8.3. Al contempo, si rileva che l’art. 2267 del medesimo Codice dispone comunque l’abrogazione di “tutte le disposizioni incompatibili o comunque afferenti alle materie indicate nell'articolo 1, commi 1 e 3, a eccezione di quelle richiamate dal codice o dal regolamento” . Nessun richiamo è operato dal Codice all’art. 1 comma 15- bis del d.l. 379 del 1987, mentre all’art. 6- bis del d.l. 387 del 1987 fa espresso e puntuale riferimento l’art. 1911, comma 3.
9. La norma da ultimo citata ( “Attribuzione dei sei aumenti periodici di stipendio ai fini del trattamento di fine servizio” ) recita, infatti: “Al personale delle Forze di polizia a ordinamento militare continua ad applicarsi l'articolo 6-bis, del decreto-legge 21 settembre 1987, n. 387, convertito, con modificazioni, dalla legge 20 novembre 1987, n. 472” .
9.1. L’appartenenza del Corpo della Guardia di finanza alla Forze di polizia ad ordinamento militare è espressamente sancita dall’art. 1 del d.lgs. 19 marzo 2001, n. 68 ( “Il Corpo della Guardia di finanza è forza di polizia ad ordinamento militare con competenza generale in materia economica e finanziaria sulla base delle peculiari prerogative conferite dalla legge” ).
9.2. Ciò premesso, non è possibile sostenere che l’art. 1911, comma 3 del Codice sia privo di qualsiasi portata dispositiva, giacché – questa la tesi dell’INPS – “continua” ad applicare una norma che, essendo riferita al solo personale della Polizia di Stato, non è mai stata applicabile al personale delle Forze di polizia ad ordinamento militare. Tale interpretazione, implica infatti che il legislatore del Codice, nell’ambito di un intervento volto al riordino della materia, abbia introdotto una disposizione inutile e irragionevole, ab origine neutralizzata nei suoi effetti, e ciò in forza di un fraintendimento del quadro normativo previgente.

* [Dati mostrati]:
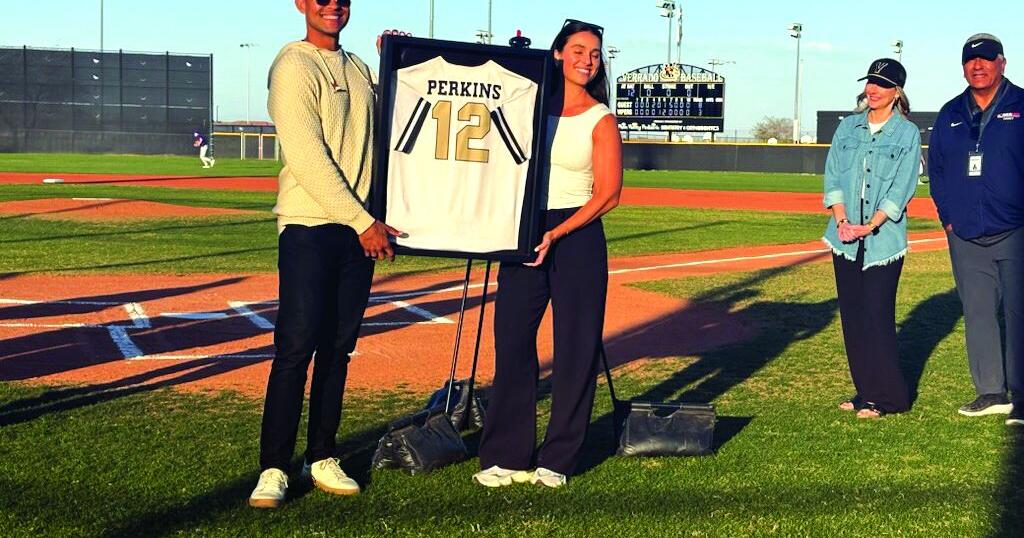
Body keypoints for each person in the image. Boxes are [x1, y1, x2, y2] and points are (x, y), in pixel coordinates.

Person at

* [Esplora il materiale]:
1: Riporta il tratto del brano sugli aumenti periodici di stipendio che va da "8.3. Al contempo, si" fino a "1911, comma 3.".
2: Prosegui il brano sugli aumenti periodici di stipendio dal punto in cui termina.

* [Risultati attesi]:
1:
8.3. Al contempo, si rileva che l’art. 2267 del medesimo Codice dispone comunque l’abrogazione di “tutte le disposizioni incompatibili o comunque afferenti alle materie indicate nell'articolo 1, commi 1 e 3, a eccezione di quelle richiamate dal codice o dal regolamento” . Nessun richiamo è operato dal Codice all’art. 1 comma 15- bis del d.l. 379 del 1987, mentre all’art. 6- bis del d.l. 387 del 1987 fa espresso e puntuale riferimento l’art. 1911, comma 3.

2:
9.3. Ad avviso del Tribunale è invece necessario muovere dall’opposta presunzione di razionalità del legislatore e di effettivo impatto della disposizione di legge sull’ordinamento vigente, in conformità a quel criterio di conservazione degli effetti delle manifestazioni di volontà che, pur se dettato in materia contrattuale (art 1367 c.c.: “Nel dubbio, il contratto o le singole clausole devono interpretarsi nel senso in cui possono avere qualche effetto, anziché in quello secondo cui non ne avrebbero alcuno” ), deve ritenersi applicabile anche nell’interpretazione della legge, quale precipitato del fondamentale principio di ragionevolezza (art. 3 Cost.).
9.4. Alla locuzione “continua ad applicarsi” può quindi attribuirsi, anziché la portata neutralizzante voluta dall’INPS, il significato di individuare un nuovo fondamento giuridico per “l’attribuzione dei sei aumenti periodici di stipendio ai fini del trattamento di fine servizio” successivo all’abrogazione delle disposizioni che in precedenza disciplinavano la determinazione del TFS per il personale di polizia ad ordinamento militare, riferendo quindi il rapporto di continuità non all’art. 6- bis in sé, ma alla fattispecie considerata.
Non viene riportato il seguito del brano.